La supra-nationalité des résolutions de l’ONU et le principe de primauté des résolutions et autres textes légaux de l’ONU sur les Constitutions ivoirienne, burkinabée et autres a contraint de nombreux États à également se doter d’une législation qui favorise l’accès et le droit à la propriété des femmes à la terre et à toute autre propriété. Aussi, les droits fonciers et de propriété pour de nombreuses femmes africaines sont-ils prévus dans les constitutions nationales. Mais le triste constat est qu’en milieu rural, il encore très difficile pour une femme de participer aux débats publics autour des sujets sensibles tels que le foncier rural parce qu’elles ne sont pas propriétaires.

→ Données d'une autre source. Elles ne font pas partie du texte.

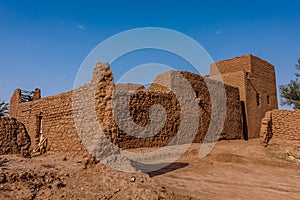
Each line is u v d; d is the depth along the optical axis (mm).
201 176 9531
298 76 28078
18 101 22812
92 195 5754
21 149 11391
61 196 5559
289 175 9930
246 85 24703
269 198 6891
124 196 5836
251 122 24453
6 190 5293
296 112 15789
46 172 6578
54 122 12312
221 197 6871
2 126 10977
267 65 28344
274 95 28594
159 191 6355
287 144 15516
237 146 17328
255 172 10438
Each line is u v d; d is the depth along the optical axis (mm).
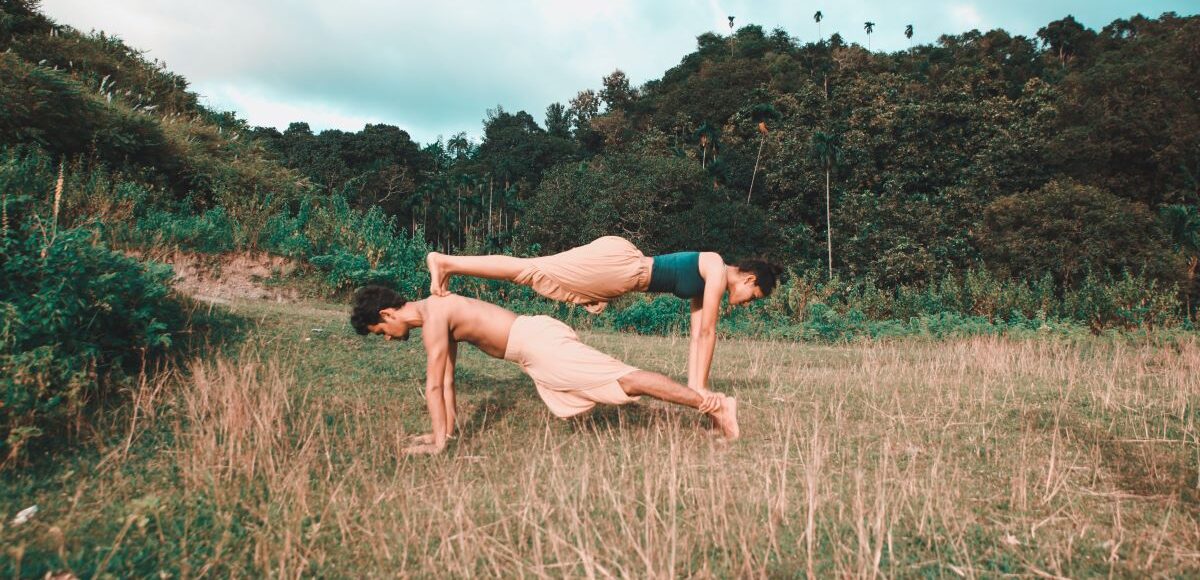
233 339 5910
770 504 3057
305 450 3691
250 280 10219
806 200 47406
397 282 10648
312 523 2979
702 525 2912
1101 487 3350
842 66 62531
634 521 2934
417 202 60875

Afin d’assurer le respect des droits des femmes à la terre, à la propriété, à l’héritage et au logement, les États devraient :

  • Revoir leurs lois d’une façon intégrée et participative pour s’assurer que toutes les lois protègent convenablement les droits des femmes à la terre et au logement, notamment les droits successifs, et en cas de besoin, adopter de nouvelles lois et de nouvelles politiques en vue d’assurer la réalisation intégrée de ces droits.
  • Concevoir et mettre en application des programmes de sensibilisation et d’éducation élargis sur les droits des femmes à l’égalité et à la non-discrimination. Les États devraient s’assurer que ces programmes traitent des lois et des normes liées aux droits humains, particulièrement le droit au logement adéquat, à la terre et à l’héritage.
  • Concevoir et mettre en application des programmes d’éducation juridique visant particulièrement les femmes dans tous les segments de la société et les secteurs géographiques, notamment les secteurs ruraux, où la sensibilisation aux droits est habituellement minimale. Toutes les femmes devraient être informées non seulement de leurs droits, mais également de la façon de les réclamer et les imposer.
  • Établir des systèmes d’application de la loi, notamment une unité spéciale d’assistance politique et judiciaire, pour s’assurer que les femmes peuvent revendiquer librement leurs droits sans crainte de représailles. Ces mécanismes d’application des lois devraient être généreusement appuyées par des ressources financières et autres ressources nécessaires.
  • Créer des abris pour les femmes dont la propriété a été saisie, et leur apporter l’appui juridique, financier et autre appui nécessaire tant que leurs revendications de propriété sont en suspens. Le but principal devrait être de s’assurer que ces femmes ne se retrouvent pas sans foyer après la saisie de leur logement, de leur terre et de leur propriété.
  • S’assurer que les femmes bénéficient tout comme les hommes de l’accès à toutes les procédures juridiques et de réformes foncières.
  • S’assurer que les systèmes juridiques soient facilement accessibles aux femmes, ce qui nécessite la mise sur pied d’un système administratif non discriminatoire et judiciaire impartial qui protège convenablement les droits des femmes, et d’une assistance judiciaire accessible ou même gratuite pour les femmes qui ne peuvent pas louer les services d’un avocat.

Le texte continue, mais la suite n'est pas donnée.